Task brief> Transcribe each record below word for word.

Records from a dataset
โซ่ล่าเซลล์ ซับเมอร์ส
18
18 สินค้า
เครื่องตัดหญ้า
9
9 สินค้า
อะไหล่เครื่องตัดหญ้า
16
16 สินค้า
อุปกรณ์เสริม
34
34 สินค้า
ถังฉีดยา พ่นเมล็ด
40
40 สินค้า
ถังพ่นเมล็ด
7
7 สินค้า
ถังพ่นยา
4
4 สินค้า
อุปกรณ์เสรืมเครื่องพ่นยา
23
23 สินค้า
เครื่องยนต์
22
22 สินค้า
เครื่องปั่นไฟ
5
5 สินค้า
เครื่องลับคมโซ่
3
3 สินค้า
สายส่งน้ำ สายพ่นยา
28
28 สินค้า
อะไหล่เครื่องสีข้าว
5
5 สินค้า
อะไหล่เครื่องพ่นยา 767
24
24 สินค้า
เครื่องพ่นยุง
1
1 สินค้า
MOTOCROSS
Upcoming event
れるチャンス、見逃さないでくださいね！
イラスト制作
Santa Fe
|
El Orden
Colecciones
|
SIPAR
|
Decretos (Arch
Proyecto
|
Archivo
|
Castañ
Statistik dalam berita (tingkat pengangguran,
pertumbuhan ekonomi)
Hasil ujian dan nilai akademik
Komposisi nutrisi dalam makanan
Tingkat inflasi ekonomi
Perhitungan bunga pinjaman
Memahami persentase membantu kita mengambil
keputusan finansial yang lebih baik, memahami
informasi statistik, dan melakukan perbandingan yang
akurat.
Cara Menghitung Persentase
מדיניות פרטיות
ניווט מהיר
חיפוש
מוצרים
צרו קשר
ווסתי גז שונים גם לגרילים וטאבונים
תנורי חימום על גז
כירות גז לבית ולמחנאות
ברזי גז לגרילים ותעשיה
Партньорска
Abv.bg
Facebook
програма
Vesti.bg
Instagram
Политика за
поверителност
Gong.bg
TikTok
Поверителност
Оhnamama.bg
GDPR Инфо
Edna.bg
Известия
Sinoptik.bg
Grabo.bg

Solution>
โซ่ล่าเซลล์ ซับเมอร์ส
18
18 สินค้า
เครื่องตัดหญ้า
9
9 สินค้า
อะไหล่เครื่องตัดหญ้า
16
16 สินค้า
อุปกรณ์เสริม
34
34 สินค้า
ถังฉีดยา พ่นเมล็ด
40
40 สินค้า
ถังพ่นเมล็ด
7
7 สินค้า
ถังพ่นยา
4
4 สินค้า
อุปกรณ์เสรืมเครื่องพ่นยา
23
23 สินค้า
เครื่องยนต์
22
22 สินค้า
เครื่องปั่นไฟ
5
5 สินค้า
เครื่องลับคมโซ่
3
3 สินค้า
สายส่งน้ำ สายพ่นยา
28
28 สินค้า
อะไหล่เครื่องสีข้าว
5
5 สินค้า
อะไหล่เครื่องพ่นยา 767
24
24 สินค้า
เครื่องพ่นยุง
1
1 สินค้า
MOTOCROSS
Upcoming event
れるチャンス、見逃さないでくださいね！
イラスト制作
Santa Fe
|
El Orden
Colecciones
|
SIPAR
|
Decretos (Arch
Proyecto
|
Archivo
|
Castañ
Statistik dalam berita (tingkat pengangguran,
pertumbuhan ekonomi)
Hasil ujian dan nilai akademik
Komposisi nutrisi dalam makanan
Tingkat inflasi ekonomi
Perhitungan bunga pinjaman
Memahami persentase membantu kita mengambil
keputusan finansial yang lebih baik, memahami
informasi statistik, dan melakukan perbandingan yang
akurat.
Cara Menghitung Persentase
מדיניות פרטיות
ניווט מהיר
חיפוש
מוצרים
צרו קשר
ווסתי גז שונים גם לגרילים וטאבונים
תנורי חימום על גז
כירות גז לבית ולמחנאות
ברזי גז לגרילים ותעשיה
Партньорска
Abv.bg
Facebook
програма
Vesti.bg
Instagram
Политика за
поверителност
Gong.bg
TikTok
Поверителност
Оhnamama.bg
GDPR Инфо
Edna.bg
Известия
Sinoptik.bg
Grabo.bg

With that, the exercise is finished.